Algorithms, machine learning, artificial intelligence, and other code-driven decisionmaking are increasingly hot topics for policymakers across the globe. The latest request for information came from the House of Commons Science and Technology Select Committee of the UK Parliament – a cross party body holding an inquiry into the use of algorithms in public and business decision making. Last week, Mozilla submitted comments on how we think about the intersection of algorithms and policy.
Our submission to the inquiry has a few main points:
- This is a new and evolving area in which even the terms we use to discuss the topic are not fixed. The committee should spend time working out how to frame good questions, as well as looking for answers.
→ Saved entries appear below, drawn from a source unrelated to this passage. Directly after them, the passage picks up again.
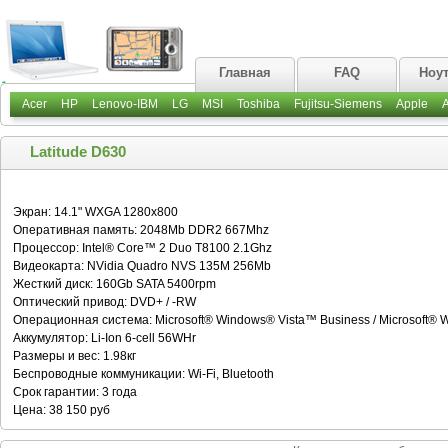
Главная
FAQ
Ноу
Acer
HP
Lenovo-IBM
LG
MSI
Toshiba
Fujitsu-Siemens
Apple
Latitude D630
Экран: 14.1" WXGA 1280x800
Оперативная память: 2048Mb DDR2 667Mhz
Процессор: Intel® Core™ 2 Duo T8100 2.1Ghz
Видеокарта: NVidia Quadro NVS 135M 256Mb
Жесткий диск: 160Gb SATA 5400rpm
Оптический привод: DVD+ / -RW
Операционная система: Microsoft® Windows® Vista™ Business / Microsoft® 
Аккумулятор: Li-Ion 6-cell 56WHr
Размеры и вес: 1.98кг
Беспроводные коммуникации: Wi-Fi, Bluetooth
Срок гарантии: 3 года
Цена: 38 150 руб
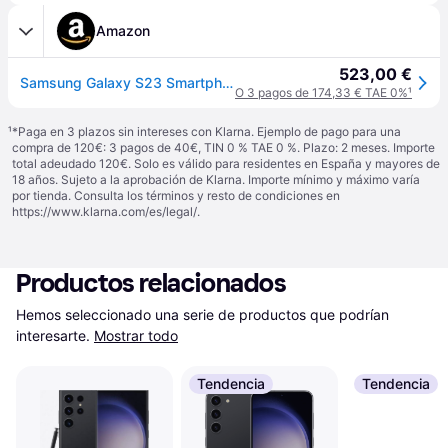
Amazon
523,00 €
Samsung Galaxy S23 Smartphone Android 5G 8GB RAM AI Display 6.1" Dynamic AMOLED 2X Fotocamera 50MP 3.900 mAh (Crema, 256 GB)
O 3 pagos de 174,33 € TAE 0%
¹
¹
*Paga en 3 plazos sin intereses con Klarna. Ejemplo de pago para una
compra de 120€: 3 pagos de 40€, TIN 0 % TAE 0 %. Plazo: 2 meses. Importe
total adeudado 120€. Solo es válido para residentes en España y mayores de
18 años. Sujeto a la aprobación de Klarna. Importe mínimo y máximo varía
por tienda. Consulta los términos y resto de condiciones en
https://www.klarna.com/es/legal/
.
Productos relacionados
Hemos seleccionado una serie de productos que podrían 
interesarte.
Mostrar todo
Tendencia
Tendencia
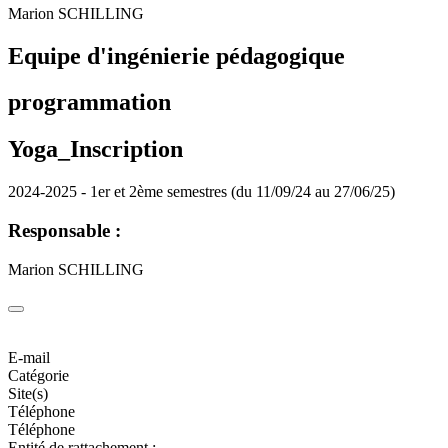
Marion SCHILLING
Equipe d'ingénierie pédagogique
programmation
Yoga_Inscription
2024-2025 - 1er et 2ème semestres (du 11/09/24 au 27/06/25)
Responsable :
Marion SCHILLING
E-mail
Catégorie
Site(s)
Téléphone
Téléphone
Entité de rattachement :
- “Algorithm” is too general a concept to reason about. As well as having different uses, algorithms can be of several different types (outlined in our submission), and operated by either government or private sector organizations; those factors should have a significant effect on how we view them. Furthermore, the context of the decision-making is, in many cases, at least as important than the algorithm itself.
- Algorithms and data are inherently intertwined when there is machine learning; the data shapes the decision-making process. Just talking about one without the other will give an incomplete picture, and yet ideas of “data transparency” and “algorithm transparency” have very different issues and challenges.
- We believe that “accountability” rather than “transparency” is the best frame in which to consider algorithmic decision-making. While asking to “show me how it’s done” is an appealing idea in principle, in practice it is often very difficult, and ultimately not as helpful as may seem in understanding and addressing problems that arise.
Going forward, we’ll keep iterating on these points. There’s a broad set of policy questions that no one really has answers for yet – from the responsibility of a company to the changing cultural norms, what fairness means, and around delegating decisions to automation. A growing community of academics, policymakers, and technologists are thinking about how to make algorithmic decisionmaking better – and we’re going to be a part of that discussion.